On note une grande quantité de cols de 2e catégorie, répartis presque également entre les quatre massifs traversés. Les rouleurs n'auront à se mettre sous la dent qu'un seul chrono individuel de 27 kilomètres, avec un parcours peu vallonné. La moitié nord-ouest de la France est littéralement ignorée par le parcours 2019.

Les quatre étapes clés

11 juillet : 6e étape Mulhouse - La Planche des Belles Filles - Cette arrivée en altitude est depuis 2012 une habituée du Tour, franchie glorieusement par les futurs vainqueurs Chris Froome en 2012 et Vincenzo Nibali en 2014. Placé comme toujours en début de parcours, le col est l'occasion d'une première explication entre leaders, qui doivent prendre l'ascendant sur la course.

19 juillet : 13e étape Pau - Pau contre-la-montre - C'est la seule fenêtre de tir des rouleurs, quelque peu méprisés par les dernières parcours et leur folie des montagnes. C'est toujours vrai, un grand grimpeur ne peut pas faire l'impasse sur le contre-la-montre s'il veut être en jaune à Paris. Quitte à se brûler les jambes et perdre beaucoup d'énergie.

25 juillet : 18e étape Embrun - Valloire - C'est la première fois en huit ans que plus de trois cols au dessus de 2000 mètres d'altitude (Vars, Izoard et Galibier) sont franchis dans une même journée. "Il y a une barrière psychologique et physiologique à 2000 m, on commence à manquer d’oxygène et le muscle toxine plus", rappelle Thierry Gouvenou, directeur sportif du Tour. Attention à la défaillance !

27 juillet : 20e étape Albertville - Val Thorens - C'est la troisième arrivée la plus haute de l'histoire de la Grande boucle (2365 m) et elle a lieu la veille de l'arrivée. La station savoyarde prendra des airs d'Armaggedon. Mais pour y parvenir, une interminable ascension finale de 33,4 km.

Qu'en disent les favoris ?

Le vainqueur du dernier Tour de France, le Gallois Geraint Thomas, a laissé planer le doute quant à sa participation à l'épreuve en 2019. "Je ne suis pas encore sûr de mon programme, a-t-il dit. J'en parlerai dans deux semaines avec mon équipe. Il faut que je me remette sur mon vélo", a-t-il lancé.
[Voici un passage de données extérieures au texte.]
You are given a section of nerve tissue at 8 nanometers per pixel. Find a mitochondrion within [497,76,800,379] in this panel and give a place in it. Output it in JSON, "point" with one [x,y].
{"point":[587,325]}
D'après plusieurs sources, Thomas pourrait renoncer à défendre sa tunique jaune pour birguer celle, rose, du Tour d'Italie l'an prochain. Il laisserait ainsi Chris Froome tenter de remporter un quatrième Tour de France pour sa dixième participation.

"Ce qui me surprend, c'est qu'il y ait moins de kilomètres de contre-la-montre. Je pensais qu'avec Tom Dumoulin, il y en aurait plus", a commenté Christopher Froome après la cérémonie. "C'est une bonne chose d'avoir plus d'arrivées au sommet. Plus d'arrivées en altitude, à plus de 2000 mètres, c'est plus dur", a conclu Christopher Froome.

Le dauphin de l'édition en 2018 Tom Dumoulin, l'un des meilleurs rouleurs de la planète, n'a pas caché sa déception : "C’est un tracé très compliqué. Bien sûr, avoir plus de kilomètres contre-la-montre aurait été préférable. Donc, ce n’est pas une course idéale pour moi mais c’était déjà le cas cette année.

Romain Bardet, qui fait office de favori français, s'est félicité du passage de la caravane proche de ses terres, en Auvergne et décrit un parcours "assez difficile sur le papier".

"Il y a beaucoup de moyenne montagne. Qui dit moyenne montagne dit routes piégeuses et issues incertaines. Il y a aussi des cols mythiques, en haute altitude, qui devraient pouvoir faire de gros écarts. Les contre-la-montre sont placés en début de course, ils ne devraient pas bloquer les positions au contraire de 2018", a conclu le grimpeur d'AG2R.